Curti also argues that his prior counsel was ineffective for failing to present the testimony of character witnesses who were present at sentencing. While prior counsel chose not to draw out the sentencing hearing by presenting the testimony of those witnesses, we were aware that those individuals were in the courtroom to support Curti, and we also considered the many letters of support supplied by Curti's family and friends in formulating Curti's sentence. (Id. at 28-29.) Under these circumstances, we cannot conclude that Curti's prior counsel's failure to add to the character evidence he submitted by presenting additional testimony fell below an objective standard of reasonableness or had any aggravating effect on Curti's sentence.
Curti further argues that his prior counsel was ineffective for failing to argue that the advisory Sentencing Guidelines range was unreasonable and exceeded a sentence that was sufficient, but not greater than necessary, to comply with the purposes of sentencing. Again, we are puzzled by this assertion. Curti's sentencing counsel extensively argued that the advisory Sentencing Guidelines range was higher than necessary and that the Court should grant a variance below that range. Under these circumstances, we cannot conclude that prior counsel's conduct at sentencing fell below an objective standard of reasonableness.
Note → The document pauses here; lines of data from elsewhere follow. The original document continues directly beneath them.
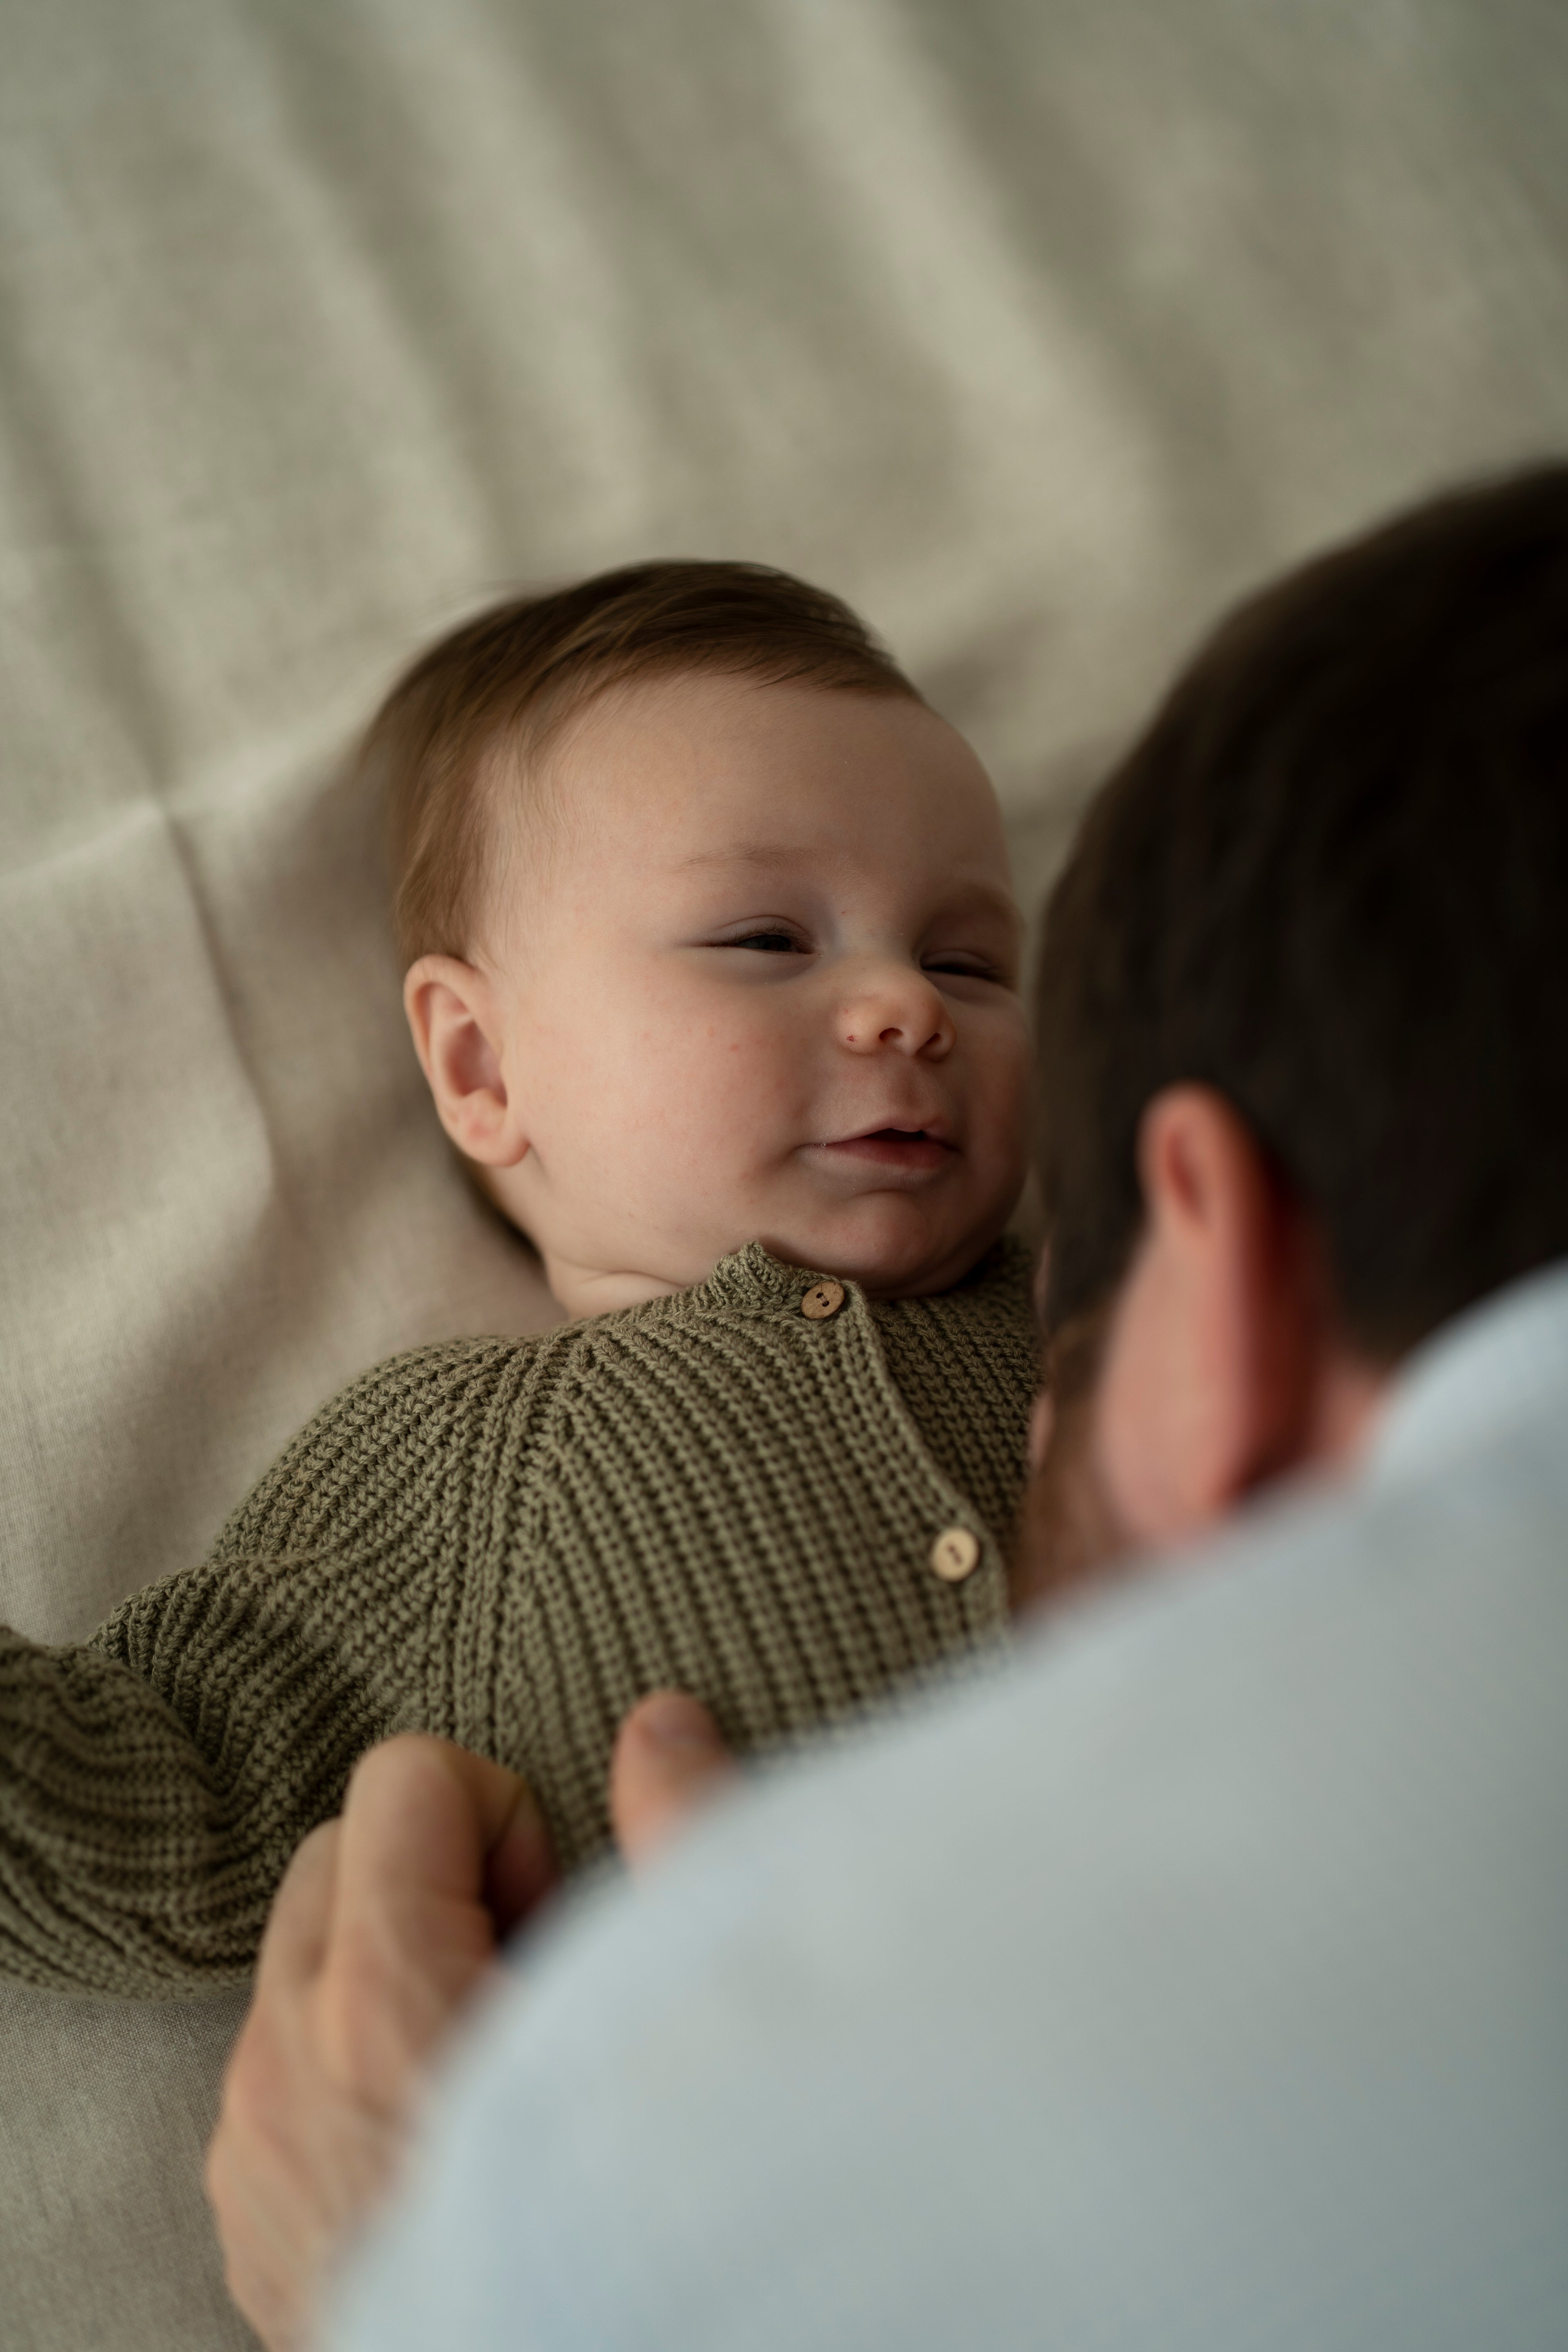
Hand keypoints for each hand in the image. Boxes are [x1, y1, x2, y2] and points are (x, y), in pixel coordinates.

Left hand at [206, 1698, 735, 2350]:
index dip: (504, 1823)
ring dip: (390, 1977)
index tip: (556, 1913)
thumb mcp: (686, 2011)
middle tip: (534, 1979)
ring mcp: (253, 2148)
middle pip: (335, 1851)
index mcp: (380, 1998)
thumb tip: (657, 1724)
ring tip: (497, 2066)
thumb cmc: (637, 2224)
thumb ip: (682, 1843)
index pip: (402, 1774)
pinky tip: (445, 2139)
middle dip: (436, 1883)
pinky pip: (278, 2075)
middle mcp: (286, 2065)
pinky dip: (350, 2072)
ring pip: (302, 1966)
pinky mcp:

Moreover, Curti stipulated, in his Guilty Plea Agreement, that his Guidelines Sentencing Range should be calculated based upon each and every one of the specific offense characteristics that the probation officer used in calculating his Total Offense Level. (Guilty Plea Agreement ¶¶ 6(a), (b), (c), (d), (f), (g); PSI ¶¶ 25-28.) Consequently, Curti's prior counsel was not ineffective for failing to make additional arguments with respect to the calculation of the advisory Sentencing Guidelines range in this case. See Real, 600 F.3d at 310.
We have examined all of Curti's claims of ineffective assistance of counsel. None of these claims is sufficient to establish that prior counsel's representation of Curti at sentencing fell below an objective standard of reasonableness and prejudiced Curti's. Accordingly, we conclude that enforcement of the waiver in this case would not result in a miscarriage of justice.
III. CONCLUSION
For the foregoing reasons, we conclude that there is no bar to the enforcement of Curti's collateral attack waiver in this case. Because Curti has waived his right to bring a Section 2255 Motion to vacate his sentence, we grant the Government's Motion to Dismiss and dismiss Curti's Section 2255 Motion. An appropriate Order follows.